Personal life
- Born: 1979 (age 46–47)
- Spouse: Judah Goldberg
- Education: Stern College for Women, Azrieli Graduate School of Jewish Education and Administration

Religious life
- Religion: Judaism
- Denomination: Modern Orthodoxy, Religious Zionism
- Position: Mashgicha Ruchanit
- Organisation: Migdal Oz (seminary)
- Residence: Alon Shevut

= Shayna Goldberg =

American–Israeli Modern Orthodox and Religious Zionist author and educator

Rabbanit Shayna Goldberg (שיינה גולדברג; born 1979) is an American–Israeli Modern Orthodox and Religious Zionist author, educator, and Yoetzet Halacha (halachic advisor). She is the current Mashgicha Ruchanit at the Stella K. Abraham Beit Midrash for Women Migdal Oz, an affiliate of Yeshivat Har Etzion.

== Biography ==
Rabbanit Shayna grew up in Great Neck, New York, the daughter of Rabbi Yaacov Lerner and Abby Lerner. Her father was a student of Rabbi Aharon Lichtenstein at Yeshiva University and served as Rabbi of the Young Israel of Great Neck for 45 years. Goldberg received an undergraduate degree in Judaic Studies from Stern College for Women, and went on to pursue a master's degree in Secondary Jewish Education at Azrieli Graduate School of Jewish Education and Administration, while simultaneously studying Talmud and halacha as a scholar in their graduate program in Advanced Talmudic Studies.

Goldberg is a graduate of Nishmat's Keren Ariel Program for certification as a Yoetzet Halacha in issues of family purity law. She served as a Yoetzet Halacha for several New Jersey synagogues, namely Congregation Rinat Yisrael, Congregation Ahavat Torah, and Kehilat Kesher. She was the first employed Yoetzet Halacha in New Jersey and second in the United States.
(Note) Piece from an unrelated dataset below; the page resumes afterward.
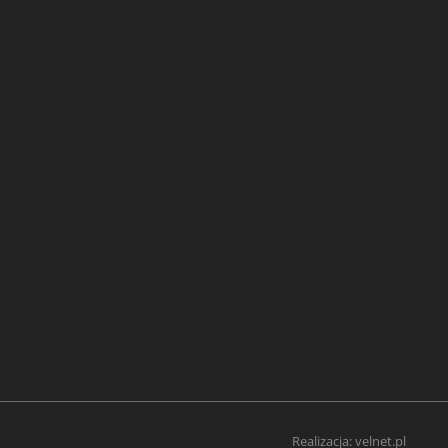
Realizacja:
velnet.pl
During this time she also taught at the Kohelet Yeshiva in Philadelphia and Ma’ayanot Yeshiva High School in Teaneck.

In 2011 Goldberg made aliyah to Alon Shevut, Gush Etzion. At this time she took on the position of Mashgicha Ruchanit at Migdal Oz. She teaches both Israeli and American students. Her husband, Rabbi Dr. Judah Goldberg, a bioethicist and brother of Rabbi Efrem Goldberg of Boca Raton, works as a Jewish educator at Michlelet Mevaseret Yerushalayim (MMY), and an emergency physician at Shaare Zedek Medical Center.
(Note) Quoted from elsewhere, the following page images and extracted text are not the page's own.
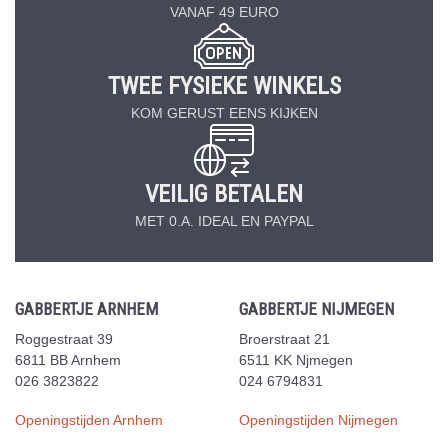
VANAF 49 EURO
TWEE FYSIEKE WINKELS
KOM GERUST EENS KIJKEN
VEILIG BETALEN
MET 0.A. IDEAL EN PAYPAL
GABBERTJE ARNHEM
GABBERTJE NIJMEGEN
Roggestraat 39
Broerstraat 21
6811 BB Arnhem
6511 KK Njmegen
026 3823822
024 6794831
Openingstijden Arnhem
Openingstijden Nijmegen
Goldberg is the author of the book “What Do You Really Want? Trust and Fear in Decision Making at Life’s Crossroads and in Everyday Living,” which she published in 2021. She also serves as a contributing editor for Deracheha: Women and Mitzvot and is a frequent blogger for Times of Israel. She is an advocate for expanding Torah learning and religious opportunities for women in Judaism within the bounds of halakha.

== Personal ==
Shayna Goldberg is married to Rabbi Dr. Judah Goldberg. They live in Alon Shvut and have five children.